*REQUIRED ACTIONS*
1. Answer these questions using the passage on the mid-term elections:
(a) Which two former chairs did Chris Van Hollen sit down with in January?
(b) In which state have the census response drop-offs been particularly true?
(c) What two things do people at the RNC privately fear?
2. Reproduce the part of the passage on the mid-term elections starting at "Karl Rove made" and ending at "the Census entirely.".

*PASSAGE PROVIDED*
[Start of section]
I'll end on an upbeat note. Chris Van Hollen, the chair of the Democratic Congressional Campaign Committee (DCCC), which handles the house races, made it clear that there will be no repeat of 1994 this year in the mid-terms. Apparently, he sat down in january with two former chairs--Vic Fazio and Martin Frost--to game out a strategy to avoid such a dire scenario. While he went into the weeds in describing the precinct by precinct approach and the democrats capitalizing on the mayhem the tea party has created for the Republicans, he pointed to a renewal of Democratic enthusiasm after the health care bill and signs that Democrats are being galvanized into action by none other than Sarah Palin's attacks on Democratic congresspeople. As for their part, the RNC lost a few more members today as pressure mounts of Michael Steele to quit. People at the RNC privately fear that the economy will improve and that the Obama network will significantly turn out the vote for the mid-terms. In that case, the Republicans feel they will lose or at least seem to fail.

Karl Rove made a strange appearance for the Census. Right-wing attacks on the census have led to dramatic drop-offs in responses from Republican areas, thereby jeopardizing congressional districts. This has been particularly true in Texas. Karl Rove's appearance was mean to be reassuring to the right-wingers so they don't boycott the Census entirely.
[End of section]
*INFORMATION SUPPLIED*
[Start of section]
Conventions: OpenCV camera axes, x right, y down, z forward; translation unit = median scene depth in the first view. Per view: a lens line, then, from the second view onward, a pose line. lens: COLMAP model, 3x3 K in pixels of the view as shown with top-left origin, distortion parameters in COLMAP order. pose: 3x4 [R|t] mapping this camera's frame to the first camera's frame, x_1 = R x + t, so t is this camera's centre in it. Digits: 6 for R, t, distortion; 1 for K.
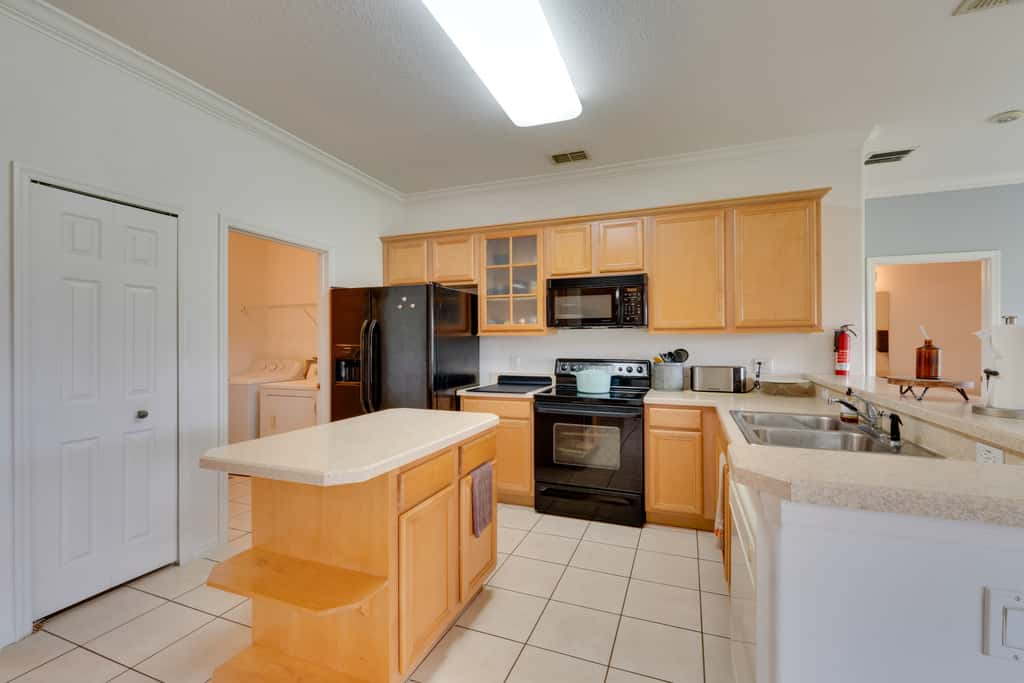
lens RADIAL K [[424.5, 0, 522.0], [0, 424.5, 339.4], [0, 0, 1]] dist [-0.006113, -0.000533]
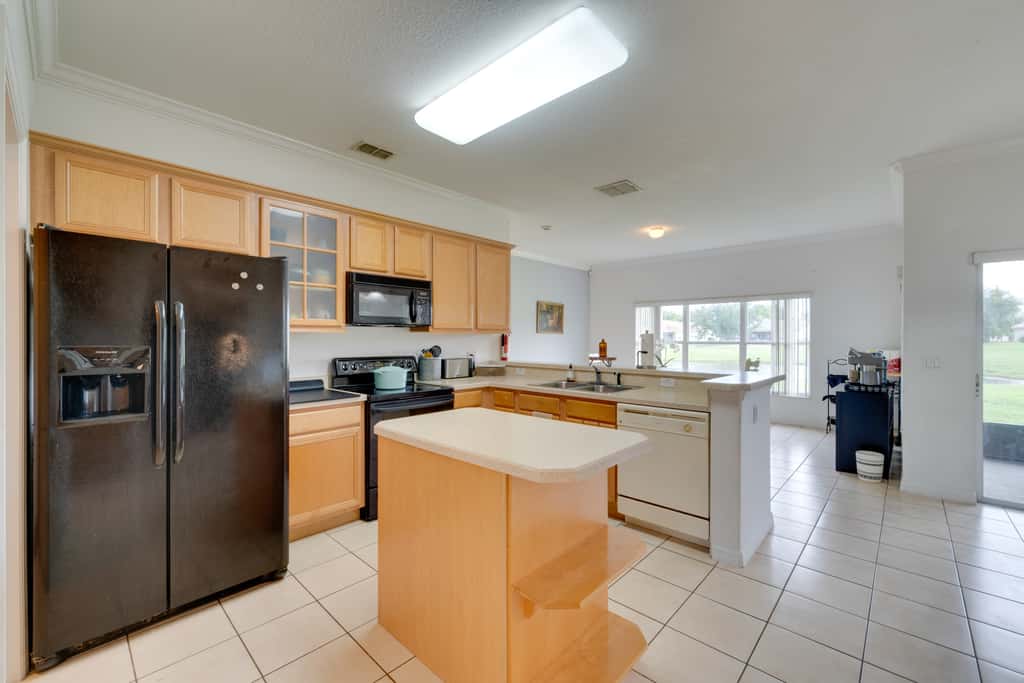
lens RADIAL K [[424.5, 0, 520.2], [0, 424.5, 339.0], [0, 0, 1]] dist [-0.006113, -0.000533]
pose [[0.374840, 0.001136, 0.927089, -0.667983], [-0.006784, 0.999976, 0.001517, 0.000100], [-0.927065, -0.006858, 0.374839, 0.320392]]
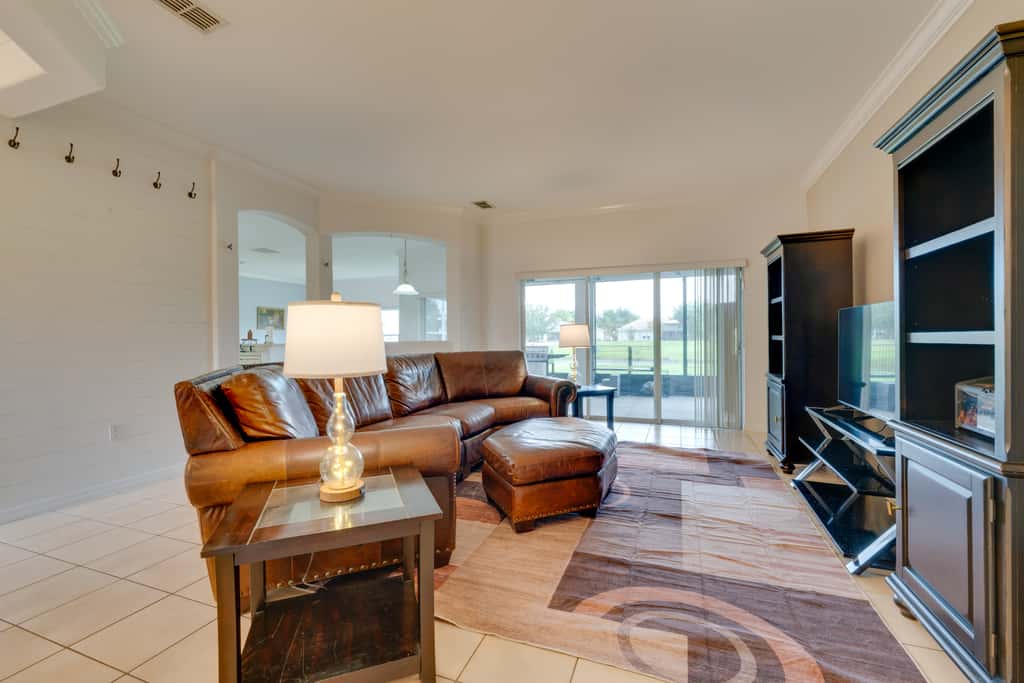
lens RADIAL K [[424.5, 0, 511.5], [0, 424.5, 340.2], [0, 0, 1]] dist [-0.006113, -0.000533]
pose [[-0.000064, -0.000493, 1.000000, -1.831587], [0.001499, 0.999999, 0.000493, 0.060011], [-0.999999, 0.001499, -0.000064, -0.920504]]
[End of section]
[Start of section]
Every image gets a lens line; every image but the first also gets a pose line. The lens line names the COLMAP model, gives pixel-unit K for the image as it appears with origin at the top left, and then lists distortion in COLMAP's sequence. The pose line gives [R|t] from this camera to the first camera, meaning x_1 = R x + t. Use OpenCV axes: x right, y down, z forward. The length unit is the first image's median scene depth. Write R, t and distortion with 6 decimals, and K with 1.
[End of section]
*PER-TASK OUTPUTS*
1.
(a) Vic Fazio and Martin Frost.
(b) Texas.
(c) That the economy will improve and that the Obama network will significantly turn out the vote for the mid-terms.

2.
Karl Rove made a strange appearance for the Census. Right-wing attacks on the census have led to dramatic drop-offs in responses from Republican areas, thereby jeopardizing congressional districts. This has been particularly true in Texas. Karl Rove's appearance was mean to be reassuring to the right-wingers so they don't boycott the Census entirely.